Le charme de ce roman tient aussi pour moi au plaisir de découvrir des expressions typiquement québecquoises, puisque le roman est édité là-bas, mais surtout à son écriture : légère, fluide, poétique et fantasque comme Céleste, peuplée de vent et de craquements de bateaux, de violence et de tendresse, nourrie d’une attente impossible.
Un roman lumineux, comme son héroïne.
« Les mots, elle avait un rapport particulier avec eux. Elle disait qu’ils avaient une vie propre, qu’elle els voyait sortir de sa bouche et s’animer quand elle prononçait une parole grave. Ca l’effrayait : c’était pour ça, me disait-elle avec une conviction qui ne tolérait pas la réplique, qu’elle parlait le moins possible aux étrangers. Pour qu’ils ne partent pas avec ses mots. » (p. 162)
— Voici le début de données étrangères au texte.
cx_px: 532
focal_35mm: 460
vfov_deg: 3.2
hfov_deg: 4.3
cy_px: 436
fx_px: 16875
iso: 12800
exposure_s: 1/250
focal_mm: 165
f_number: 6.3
« Me perdre dans la mer. Je me suis vue couler tant de fois dans la mer. Etre avalée par elle. Me fondre dans les algues, devenir écume, prendre la couleur de l’eau. Disparaître.
La mer m’a pris tant de choses. Tant de promesses tendues et reprises, tant d’espérances en allées vers la lune et jamais revenues. La marée ne ramène pas ce qu’elle emporte. Elle rejette au rivage ce que l’océan refuse. Je suis ces débris jetés sur la plage. La mer m’a vomie moi aussi comme ces troncs d’arbres torturés qui hantent l’alentour de ma maison. » (p. 231)
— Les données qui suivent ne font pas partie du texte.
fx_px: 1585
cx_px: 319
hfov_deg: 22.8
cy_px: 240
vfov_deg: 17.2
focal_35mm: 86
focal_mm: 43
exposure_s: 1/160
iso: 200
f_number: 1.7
Marie-Christine BERNARD, Mademoiselle Personne, Editions Hurtubise (compact), 2010
Pour tout connaître de la Gaspésie
Un roman du Québec, où on parle des Indiens Micmacs, et une bien jolie plume féminine !
Cette attente me rappelle celle de la Rêveuse d’Ostende d’Eric-Emmanuel Scmitt et c’est vrai que lire un livre québecquois reste très réjouissant par les expressions employées.
C’est pittoresque et on comprends tout, c’est ça qui est bien !
Je ne connaissais pas cette auteure, mais un roman à 4 voix se déroulant en Gaspésie…je note ! Si vous aimez cette région, je vous recommande l’auteure Rachel Leclerc.
Merci du conseil ! Disons que c’est la littérature du Québec qui est à l’honneur ce mois-ci et je dois avouer que je n’y connais pas grand-chose…
Beau billet et livre bien tentant !
Ne s’était-on pas dit que, comme il ne restait qu’un exemplaire, tu nous l’enverrais à Argali et à moi après ta lecture ?
S’il veut voir du pays, je suis toujours d’accord pour l’héberger cet automne ou cet hiver 😉
Merci ! Je l’ai prêté à maman, mais n’hésite pas à m’envoyer ton adresse par mail pour que je te l’envoie ! On verra si Argali est intéressée aussi… (Rassure-toi, M. lit vite…)
J’en ai beaucoup entendu parler mais je ne l’ai jamais lu. Et tu me donnes bien envie!
J’avoue qu’à part quelques auteurs très connus (comme Jacques Poulin ou Marie Laberge), je ne me rends pas bien compte de la notoriété des auteurs du Québec sur place… Tant mieux si ce roman est connu, il a un petit charme qui gagne à être connu.